A welcome addition to my role-playing collection; Jarnringen have balanced a simple system with an engaging setting in a single volume. Fantastic and evocative artwork.I have found the system comes across really well with newcomers. Running Symbaroum at conventions has been a breeze and players have come away with good impressions of the game - to the extent they have later confirmed a purchase of the core book for themselves.
...or at least half or it as there isn't much world,really. It has a dark, mystic feel, but you will need to make up a lot on your own if you want to use it for more than a short campaign. However, the rules are easy to learn, quick to put to use and thus the provided world is merely an add on to me.

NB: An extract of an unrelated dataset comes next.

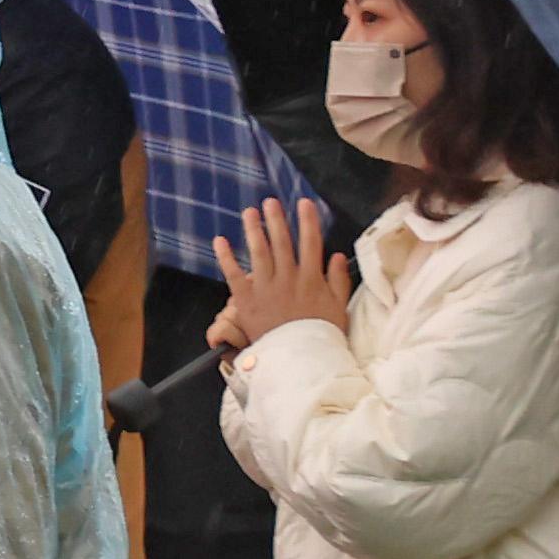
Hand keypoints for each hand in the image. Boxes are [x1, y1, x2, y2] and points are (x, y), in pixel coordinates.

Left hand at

the book is divided into small manageable chunks with easy to understand rules that show great depth and versatility. while the rules are really really good, its the setting that shines. from the descriptions of the regions to the artwork to the workings of magic, this game is up with the best of them
What a terrific product - this is no fantasy heartbreaker, no Tolkien or D&D clone. Symbaroum is a fully realized fantasy game that has its own flavor, which mixes dark fantasy with European myths, especially Nordic and Celtic. The game itself is very much a sandbox, with a relatively small region in high detail. This is the type of book that you enjoy owning just to browse and glean ideas from, even if you never play it. Highly recommended for fantasy and setting aficionados.